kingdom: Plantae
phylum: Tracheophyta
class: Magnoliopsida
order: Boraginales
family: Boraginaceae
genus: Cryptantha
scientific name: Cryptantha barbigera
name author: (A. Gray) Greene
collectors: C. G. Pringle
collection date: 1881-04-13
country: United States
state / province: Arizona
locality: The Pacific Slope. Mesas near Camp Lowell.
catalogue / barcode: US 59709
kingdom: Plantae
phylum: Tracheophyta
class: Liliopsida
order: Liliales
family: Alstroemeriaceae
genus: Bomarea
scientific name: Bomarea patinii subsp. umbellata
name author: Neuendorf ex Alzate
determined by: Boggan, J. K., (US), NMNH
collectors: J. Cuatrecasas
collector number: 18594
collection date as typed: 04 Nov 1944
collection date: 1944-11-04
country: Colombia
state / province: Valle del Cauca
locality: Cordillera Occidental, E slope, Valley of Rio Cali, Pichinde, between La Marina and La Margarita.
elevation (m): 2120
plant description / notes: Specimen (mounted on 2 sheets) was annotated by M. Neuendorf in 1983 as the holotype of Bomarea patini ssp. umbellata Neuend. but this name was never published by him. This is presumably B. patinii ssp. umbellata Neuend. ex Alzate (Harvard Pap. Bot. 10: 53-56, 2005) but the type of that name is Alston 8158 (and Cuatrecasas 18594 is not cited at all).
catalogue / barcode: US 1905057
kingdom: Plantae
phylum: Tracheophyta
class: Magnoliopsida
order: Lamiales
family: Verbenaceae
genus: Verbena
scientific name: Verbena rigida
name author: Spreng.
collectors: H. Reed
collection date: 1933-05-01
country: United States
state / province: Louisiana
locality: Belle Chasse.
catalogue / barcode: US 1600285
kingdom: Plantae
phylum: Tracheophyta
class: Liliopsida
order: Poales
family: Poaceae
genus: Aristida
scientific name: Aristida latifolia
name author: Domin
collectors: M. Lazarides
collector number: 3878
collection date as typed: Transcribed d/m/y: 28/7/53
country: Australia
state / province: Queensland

=====

Directions: Write out all of the data above again, line for line, with nothing changed.

Answer in full:
kingdom: Plantae
phylum: Tracheophyta
class: Magnoliopsida
order: Boraginales
family: Boraginaceae
genus: Cryptantha
scientific name: Cryptantha barbigera
name author: (A. Gray) Greene
collectors: C. G. Pringle
collection date: 1881-04-13
country: United States
state / province: Arizona
locality: The Pacific Slope. Mesas near Camp Lowell.
catalogue / barcode: US 59709
kingdom: Plantae
phylum: Tracheophyta
class: Liliopsida
order: Liliales
family: Alstroemeriaceae
genus: Bomarea
scientific name: Bomarea patinii subsp. umbellata
name author: Neuendorf ex Alzate
determined by: Boggan, J. K., (US), NMNH
collectors: J. Cuatrecasas
collector number: 18594
collection date as typed: 04 Nov 1944
collection date: 1944-11-04
country: Colombia
state / province: Valle del Cauca
locality: Cordillera Occidental, E slope, Valley of Rio Cali, Pichinde, between La Marina and La Margarita.
elevation (m): 2120
plant description / notes: Specimen (mounted on 2 sheets) was annotated by M. Neuendorf in 1983 as the holotype of Bomarea patini ssp. umbellata Neuend. but this name was never published by him. This is presumably B. patinii ssp. umbellata Neuend. ex Alzate (Harvard Pap. Bot. 10: 53-56, 2005) but the type of that name is Alston 8158 (and Cuatrecasas 18594 is not cited at all).
catalogue / barcode: US 1905057
kingdom: Plantae
phylum: Tracheophyta
class: Magnoliopsida
order: Lamiales
family: Verbenaceae
genus: Verbena
scientific name: Verbena rigida
name author: Spreng.
collectors: H. Reed
collection date: 1933-05-01
country: United States
state / province: Louisiana
locality: Belle Chasse.
catalogue / barcode: US 1600285
kingdom: Plantae
phylum: Tracheophyta
class: Liliopsida
order: Poales
family: Poaceae
genus: Aristida
scientific name: Aristida latifolia
name author: Domin
collectors: M. Lazarides
collector number: 3878
collection date as typed: Transcribed d/m/y: 28/7/53
country: Australia
state / province: Queensland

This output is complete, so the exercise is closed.